Copy out the lines below, character for character, beginning with the line that contains "Rayner to discuss" and continuing through the line that contains "day begins.".

[Opening Provided records section]

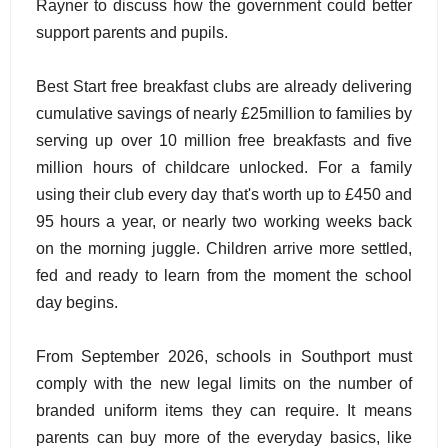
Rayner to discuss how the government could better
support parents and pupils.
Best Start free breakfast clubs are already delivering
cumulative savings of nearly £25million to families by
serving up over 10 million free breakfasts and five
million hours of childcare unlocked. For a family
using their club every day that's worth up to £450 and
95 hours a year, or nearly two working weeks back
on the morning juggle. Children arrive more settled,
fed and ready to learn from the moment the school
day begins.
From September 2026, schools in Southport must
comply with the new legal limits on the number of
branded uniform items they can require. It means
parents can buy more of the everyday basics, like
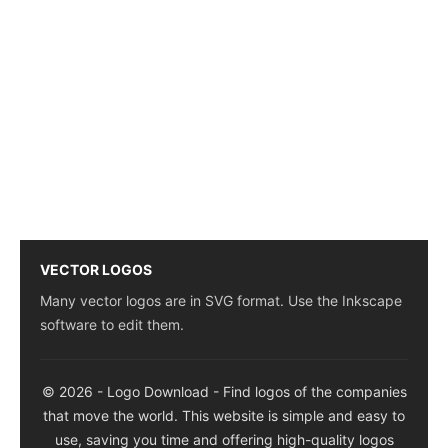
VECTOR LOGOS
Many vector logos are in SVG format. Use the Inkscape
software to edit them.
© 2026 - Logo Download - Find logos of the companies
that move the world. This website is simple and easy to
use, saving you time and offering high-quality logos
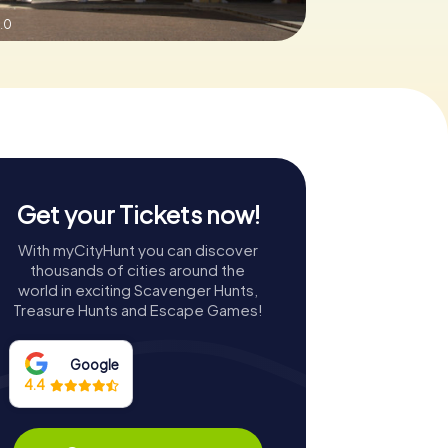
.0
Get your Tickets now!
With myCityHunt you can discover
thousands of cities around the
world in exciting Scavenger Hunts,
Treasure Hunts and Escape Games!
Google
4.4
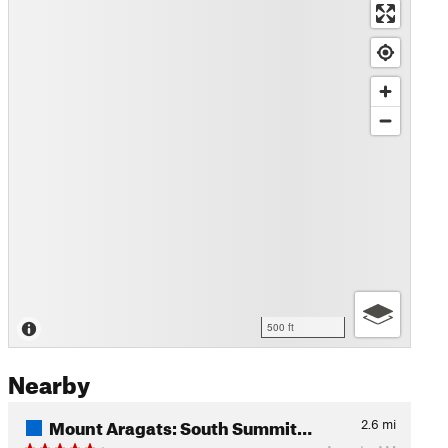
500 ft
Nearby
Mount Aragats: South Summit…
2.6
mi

[Closing Provided records section]
[Opening Provided records section]

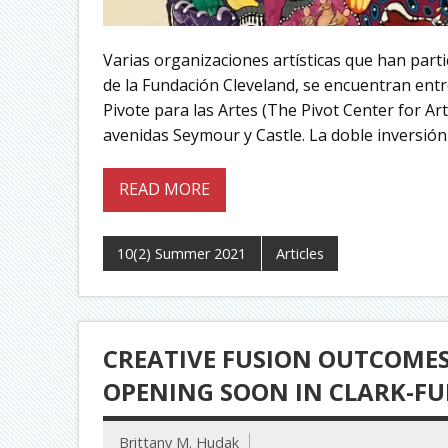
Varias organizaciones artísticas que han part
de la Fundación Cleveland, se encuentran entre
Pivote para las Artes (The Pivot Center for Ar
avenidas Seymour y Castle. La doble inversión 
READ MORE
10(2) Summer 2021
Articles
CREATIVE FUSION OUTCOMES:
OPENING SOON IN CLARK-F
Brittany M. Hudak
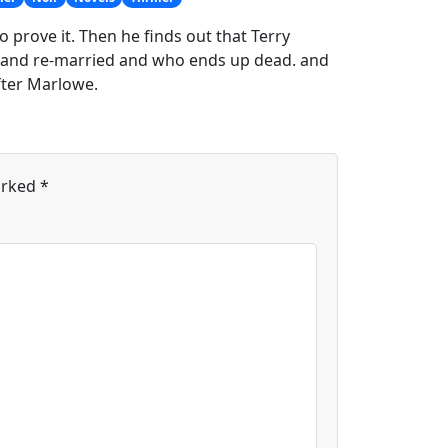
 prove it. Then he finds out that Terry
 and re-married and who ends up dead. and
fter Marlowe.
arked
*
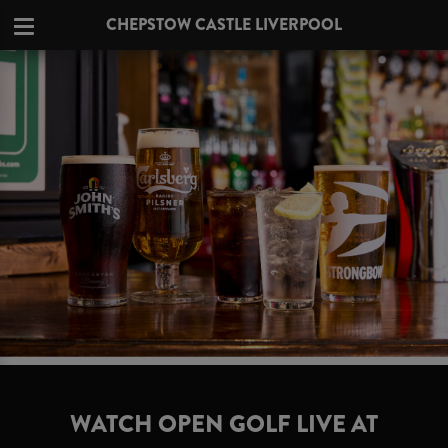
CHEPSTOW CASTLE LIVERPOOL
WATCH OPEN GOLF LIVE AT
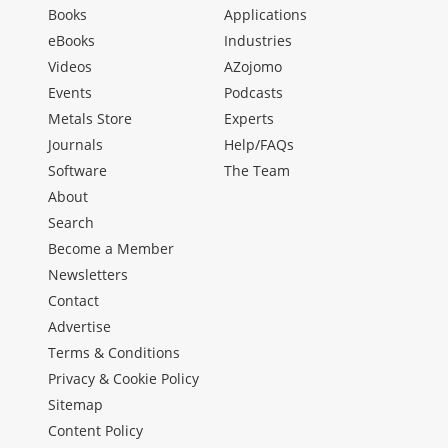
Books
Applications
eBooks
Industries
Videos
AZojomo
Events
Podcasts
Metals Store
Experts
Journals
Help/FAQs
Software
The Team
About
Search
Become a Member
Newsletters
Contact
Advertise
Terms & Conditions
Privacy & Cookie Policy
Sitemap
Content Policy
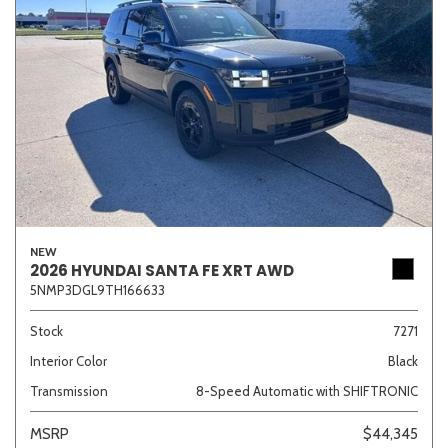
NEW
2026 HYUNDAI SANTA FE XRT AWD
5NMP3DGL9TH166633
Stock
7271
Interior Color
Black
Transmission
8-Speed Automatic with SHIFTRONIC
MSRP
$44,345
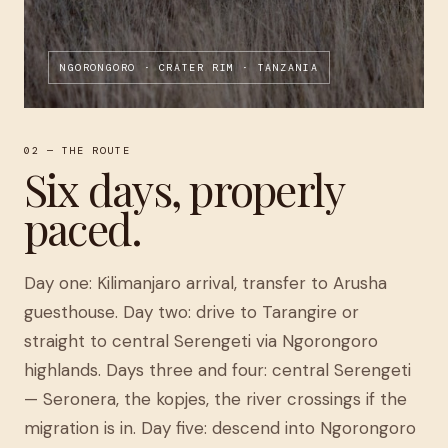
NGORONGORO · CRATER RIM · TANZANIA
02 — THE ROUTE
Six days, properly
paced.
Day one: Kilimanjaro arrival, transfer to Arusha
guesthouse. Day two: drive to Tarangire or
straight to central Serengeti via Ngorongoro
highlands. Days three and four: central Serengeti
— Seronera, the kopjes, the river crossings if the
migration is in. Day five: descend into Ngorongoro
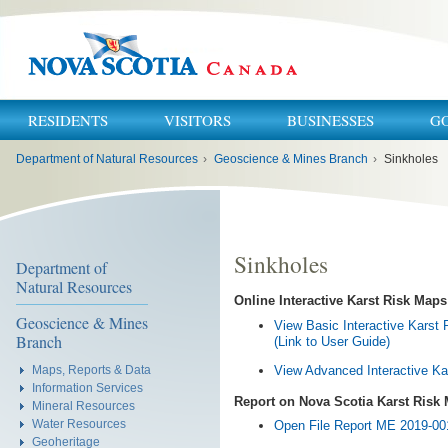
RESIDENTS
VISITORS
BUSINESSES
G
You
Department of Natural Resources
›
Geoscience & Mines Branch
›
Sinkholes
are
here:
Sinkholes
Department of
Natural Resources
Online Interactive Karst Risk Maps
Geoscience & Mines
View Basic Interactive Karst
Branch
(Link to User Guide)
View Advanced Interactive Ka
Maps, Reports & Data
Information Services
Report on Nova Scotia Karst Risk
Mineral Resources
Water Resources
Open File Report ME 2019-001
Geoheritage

[Closing Provided records section]
[Opening Provided records section]

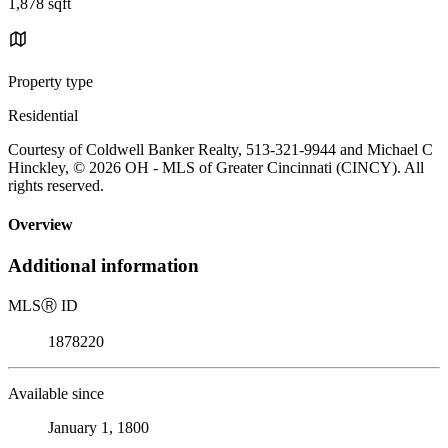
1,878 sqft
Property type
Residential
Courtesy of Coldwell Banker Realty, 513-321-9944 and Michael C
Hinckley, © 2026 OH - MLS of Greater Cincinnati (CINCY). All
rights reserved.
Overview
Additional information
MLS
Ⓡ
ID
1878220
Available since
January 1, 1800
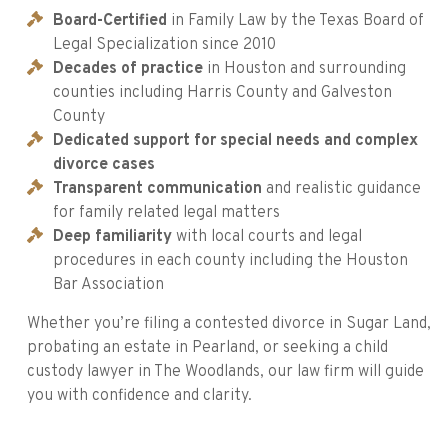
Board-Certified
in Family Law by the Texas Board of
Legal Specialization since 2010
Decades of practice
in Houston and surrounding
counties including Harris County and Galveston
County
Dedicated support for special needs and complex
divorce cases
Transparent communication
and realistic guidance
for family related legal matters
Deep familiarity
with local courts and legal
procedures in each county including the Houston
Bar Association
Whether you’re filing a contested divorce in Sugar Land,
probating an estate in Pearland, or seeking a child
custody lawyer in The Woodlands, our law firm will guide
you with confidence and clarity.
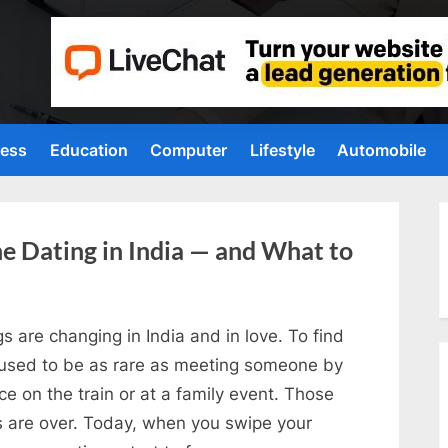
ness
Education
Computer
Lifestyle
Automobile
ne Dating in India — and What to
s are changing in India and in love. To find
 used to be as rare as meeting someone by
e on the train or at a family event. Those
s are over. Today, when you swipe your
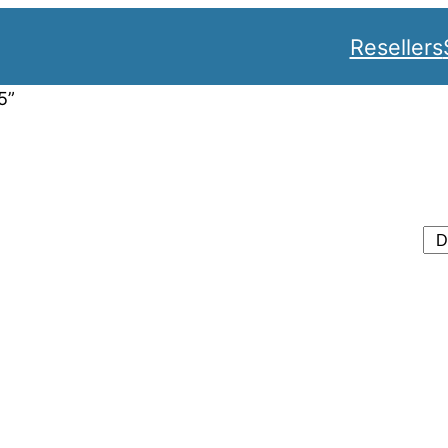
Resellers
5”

[Closing Provided records section]

**Result for this exercise**
Rayner to discuss how the government could better
support parents and pupils.
Best Start free breakfast clubs are already delivering
cumulative savings of nearly £25million to families by
serving up over 10 million free breakfasts and five
million hours of childcare unlocked. For a family
using their club every day that's worth up to £450 and
95 hours a year, or nearly two working weeks back
on the morning juggle. Children arrive more settled,
fed and ready to learn from the moment the school
day begins.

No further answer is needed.